橋本幸三委員(京都府教育委員会教育長)によると、京都府でも、GIGA端末は予想を上回る活用が進んでいる。「まずは使ってみようという段階で、授業効果を考えた利活用はこれからであるが、各学校は校内研修に尽力しており、短時間でも頻繁に行う研修の方が、効果が上がっているようだ。端末の持ち帰りについても徐々に始まりつつある。子供の指導への不安や通信環境、家庭の実態により、持ち帰りを歓迎しない家庭もあり、学校だけでできないこともある。家庭や地域のインフラについては財政力により差が生じないように、省庁横断した取組を期待したい。将来に向けた大きなビジョンと共に3年間程度のスモールステップで確実な推進を目指すべきでは」と発言。

横尾俊彦委員(佐賀県多久市長)は、「本市では義務教育学校全3校にICT支援員を配備し、教員のテレワークも行っている。校長のリーダーシップは重要であると考え、校長研修を充実している。コロナ禍で数名休んでいるが、授業の遅れは見られない」と報告した。
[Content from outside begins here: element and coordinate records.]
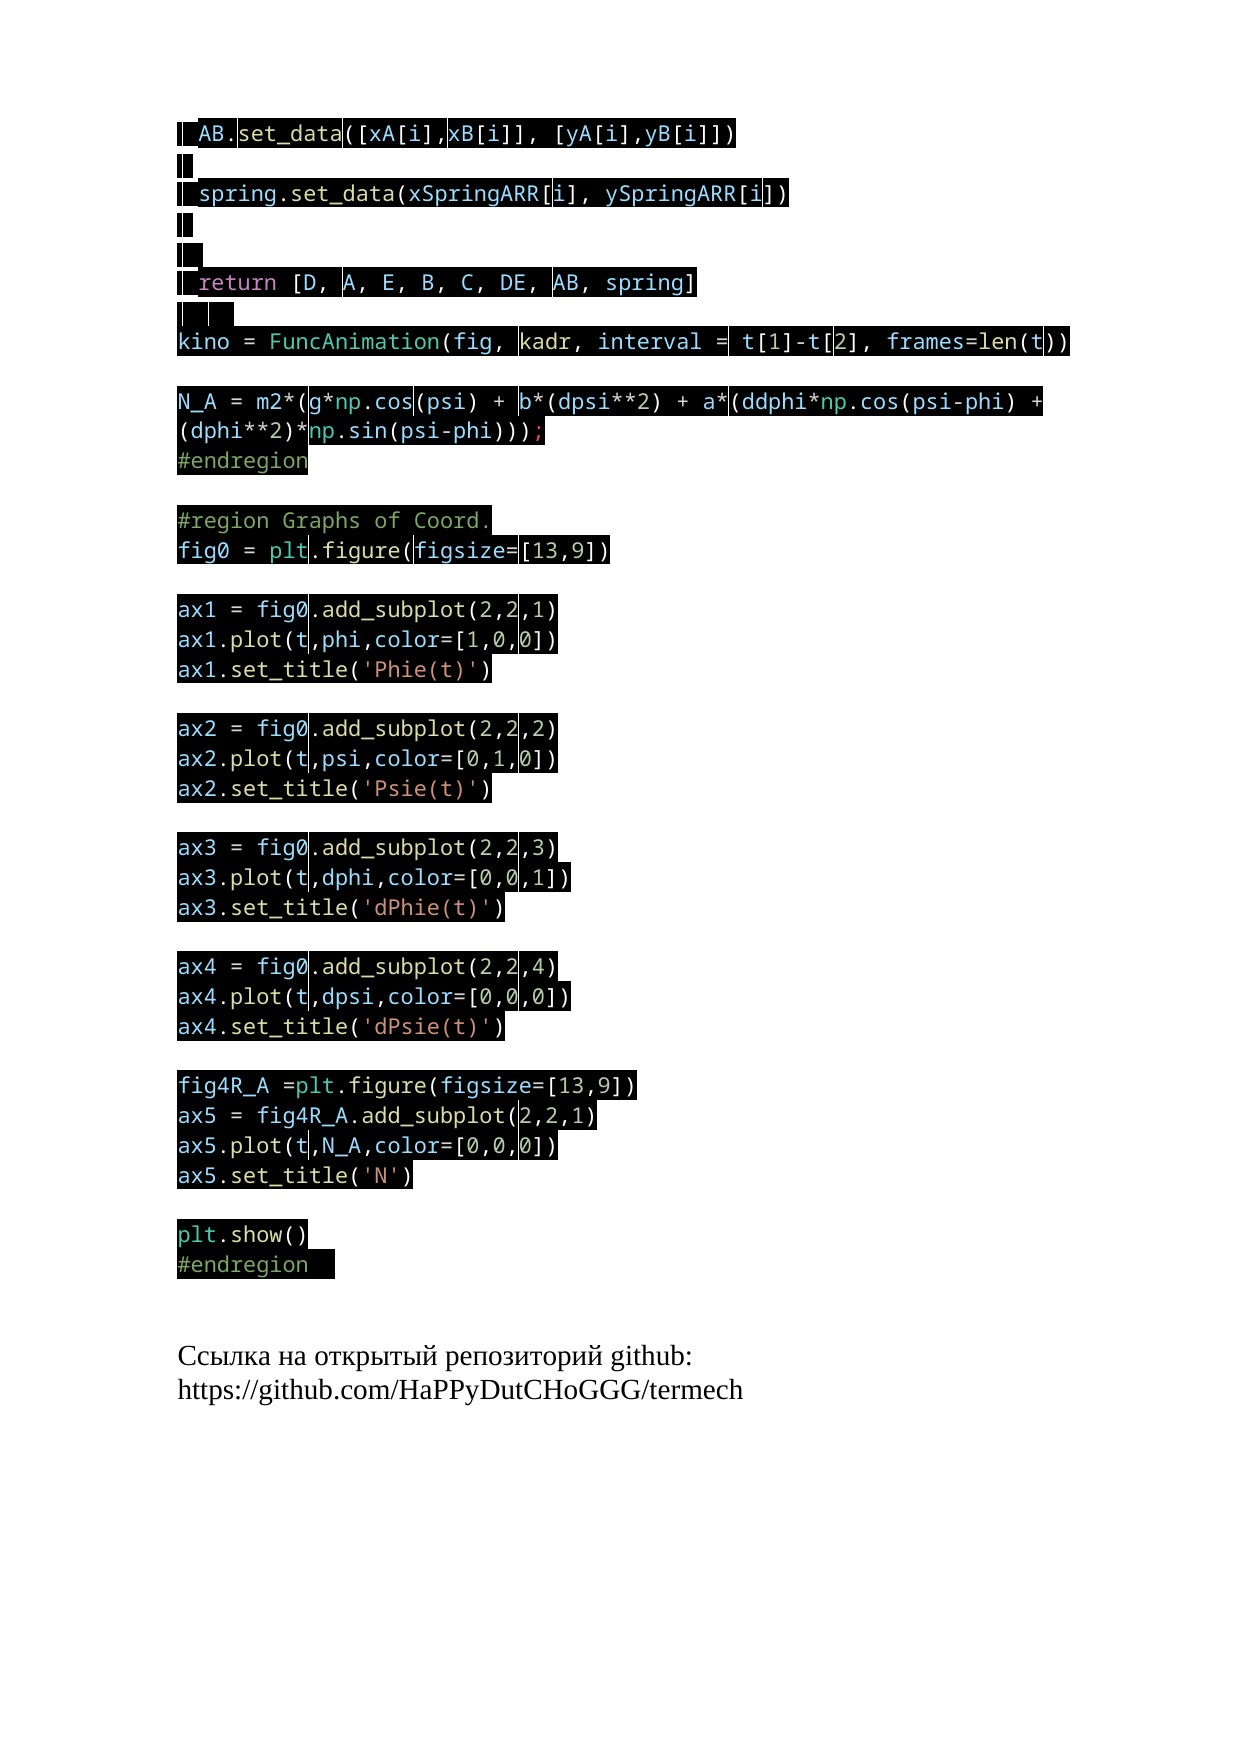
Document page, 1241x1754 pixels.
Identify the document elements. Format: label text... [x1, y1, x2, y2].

text #endregion [177, 445, 1152, 475]
text return [D, A, E, B, C, DE, AB, spring] [177, 267, 1152, 297]
text AB.set_data([xA[i],xB[i]], [yA[i],yB[i]]) [177, 118, 1152, 148]
text ax1 = fig0.add_subplot(2,2,1) [177, 594, 1152, 624]
text ax1.set_title('Phie(t)') [177, 654, 1152, 683]
text ax3.plot(t,dphi,color=[0,0,1]) [177, 862, 1152, 892]
text fig4R_A =plt.figure(figsize=[13,9]) [177, 1070, 1152, 1100]
text plt.show() [177, 1219, 1152, 1249]
text ax3.set_title('dPhie(t)') [177, 892, 1152, 922]
text kino = FuncAnimation(fig, kadr, interval = t[1]-t[2], frames=len(t)) [177, 326, 1152, 356]
text ax2 = fig0.add_subplot(2,2,2) [177, 713, 1152, 743]
text ax5.plot(t,N_A,color=[0,0,0]) [177, 1130, 1152, 1160]
text ax2.plot(t,psi,color=[0,1,0]) [177, 743, 1152, 773]
text ax4.plot(t,dpsi,color=[0,0,0]) [177, 981, 1152, 1011]
text ax4.set_title('dPsie(t)') [177, 1011, 1152, 1041]
text ax2.set_title('Psie(t)') [177, 773, 1152, 803]
text ax3 = fig0.add_subplot(2,2,3) [177, 832, 1152, 862]
text #endregion [177, 1249, 1152, 1279]
text ax5.set_title('N') [177, 1160, 1152, 1189]
text Ссылка на открытый репозиторий github: [177, 1338, 1152, 1372]
text ax1.plot(t,phi,color=[1,0,0]) [177, 624, 1152, 654]
text ax5 = fig4R_A.add_subplot(2,2,1) [177, 1100, 1152, 1130]
text N_A = m2*(g*np.cos(psi) + b*(dpsi**2) + a*(ddphi*np.cos(psi-phi) + (dphi**2)*np.sin(psi-phi))); [177, 386, 1152, 445]
text #region Graphs of Coord. [177, 505, 1152, 535]
text ax4 = fig0.add_subplot(2,2,4) [177, 951, 1152, 981]
text fig0 = plt.figure(figsize=[13,9]) [177, 535, 1152, 564]
text https://github.com/HaPPyDutCHoGGG/termech [177, 1372, 1152, 1406]
text spring.set_data(xSpringARR[i], ySpringARR[i]) [177, 178, 1152, 207]
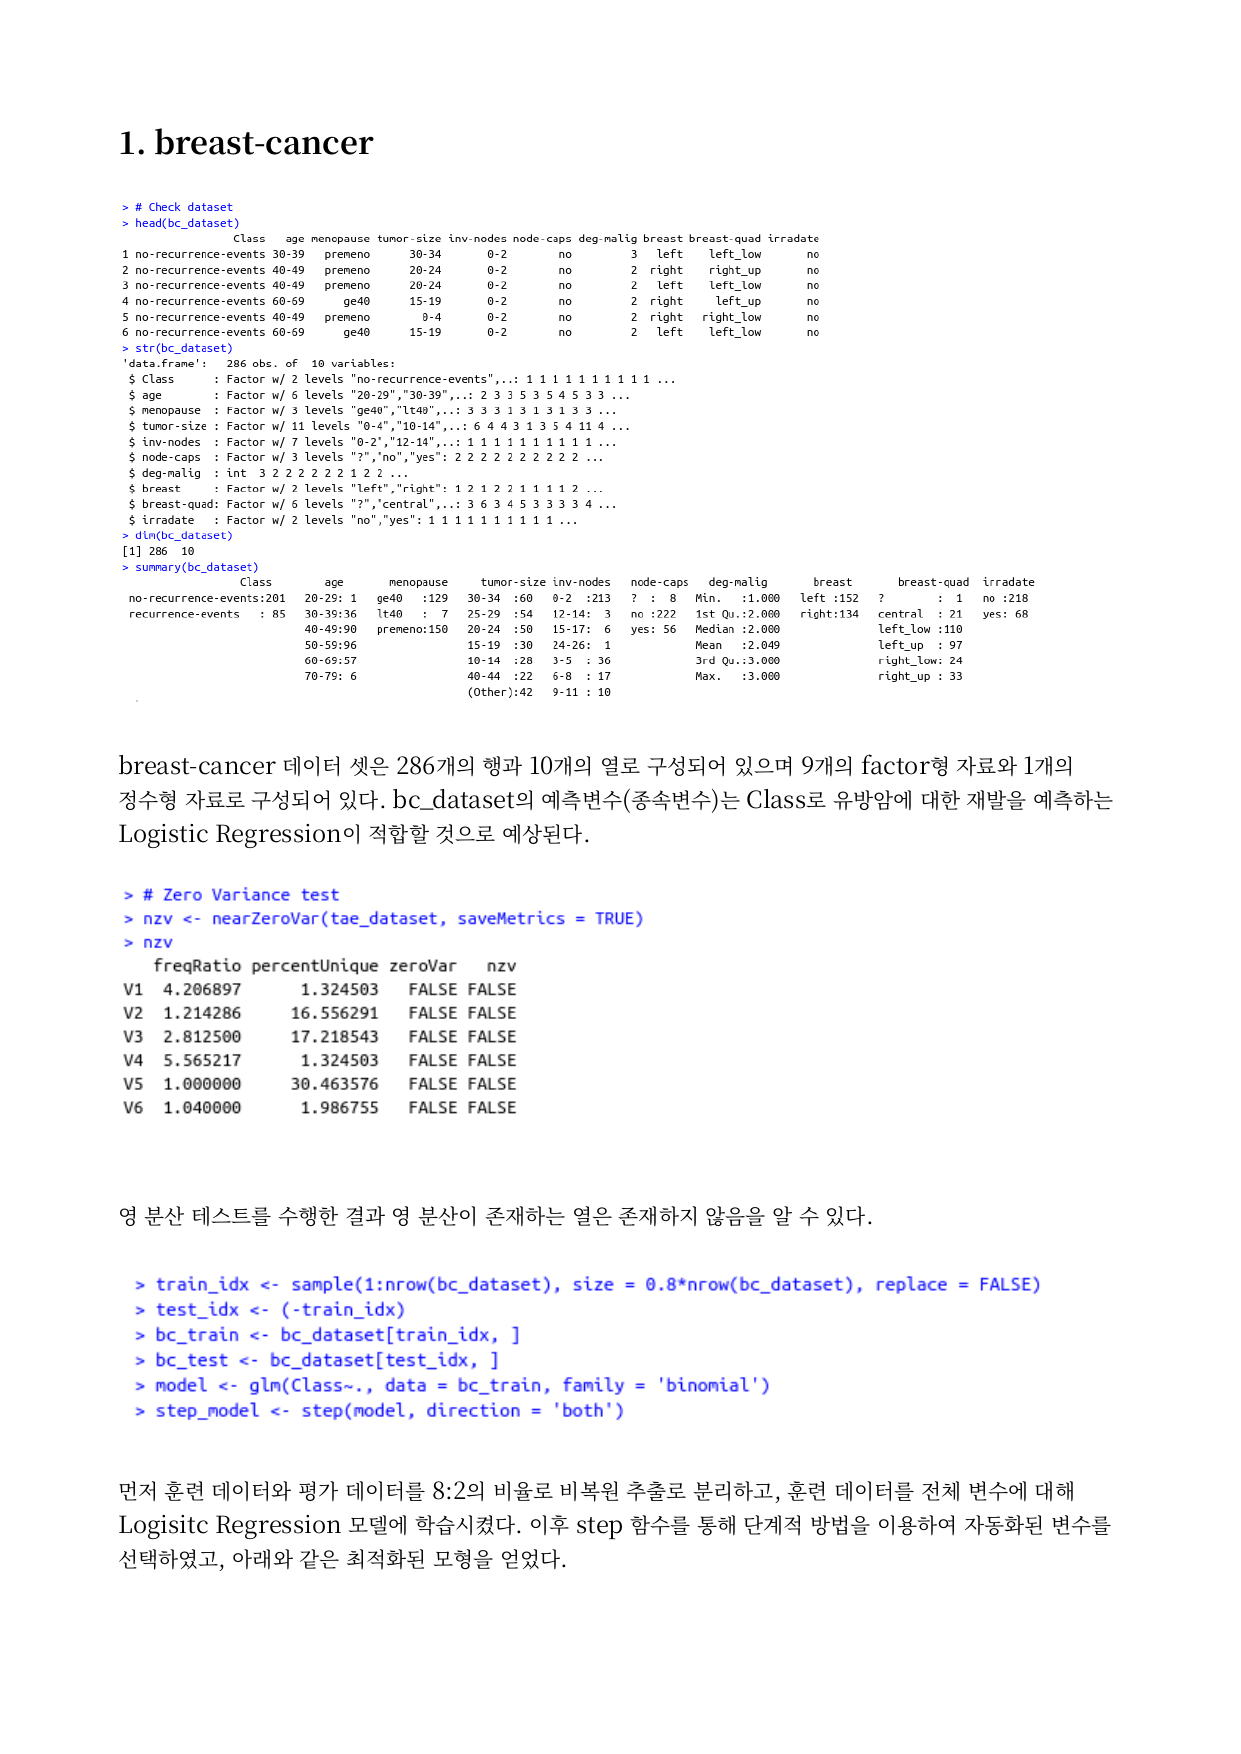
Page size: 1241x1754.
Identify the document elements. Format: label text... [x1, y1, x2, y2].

text 1. breast-cancer [118, 118, 1122, 163]
text breast-cancer 데이터 셋은 286개의 행과 10개의 열로 구성되어 있으며 9개의 factor형 자료와 1개의 정수형 자료로 구성되어 있다. bc_dataset의 예측변수(종속변수)는 Class로 유방암에 대한 재발을 예측하는 Logistic Regression이 적합할 것으로 예상된다. [118, 747, 1122, 849]
picture [132, 1275, 1108, 1428]
text 영 분산 테스트를 수행한 결과 영 분산이 존재하는 열은 존재하지 않음을 알 수 있다. [118, 1197, 1122, 1231]
picture [118, 883, 1123, 1118]
text 먼저 훈련 데이터와 평가 데이터를 8:2의 비율로 비복원 추출로 분리하고, 훈련 데이터를 전체 변수에 대해 Logisitc Regression 모델에 학습시켰다. 이후 step 함수를 통해 단계적 방법을 이용하여 자동화된 변수를 선택하였고, 아래와 같은 최적화된 모형을 얻었다. [118, 1472, 1122, 1575]
picture [118, 197, 1123, 702]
船津康次委員(一般社団法人新経済連盟教育改革プロジェクトチーム・リーダー)は企業の立場から「ICT導入期にうまく活用できないのは企業も同様。まずは業務の見直しから始めている。学校も、校務のICT推進がキーになるのではないか。校務を整理し、ヘルプデスク等、アウトソーシングを進めることが考えられる」と提案。

学校教育情報化推進法(基本理念)第三条(抜粋)

▼各教科等の指導等において、情報及び情報手段を主体的に選択し、及びこれを活用する能力の体系的な育成その他の知識及び技能の習 得等が効果的に図られるよう行われなければならない。▼デジタル教科書その他のデジタル教材を活用した学習その他の情報通信技術を活用した学習とデジタル教材以外の教材を活用した学習、体験学習等とを適切に組み合わせること等により、多様な方法による学習が推進されるよう行われなければならない。▼全ての児童生徒が、その家庭の経済的な状況、居住する地域、障害の有無等にかかわらず、等しく、学校教育の情報化の恵沢を享受し、教育の機会均等が 図られるよう行われなければならない。▼学校事務の効率化により、学校の教職員の負担が軽減され、児童生徒に対する教育の充実が図られるよう行われなければならない。▼児童生徒による情報通信技術の利用が児童生徒の健康、生活等に 及ぼす影響に十分配慮して行われなければならない。▼児童生徒等の個人情報の適正な取扱い及びサイバーセキュリティの確保を図りつつ行われなければならない。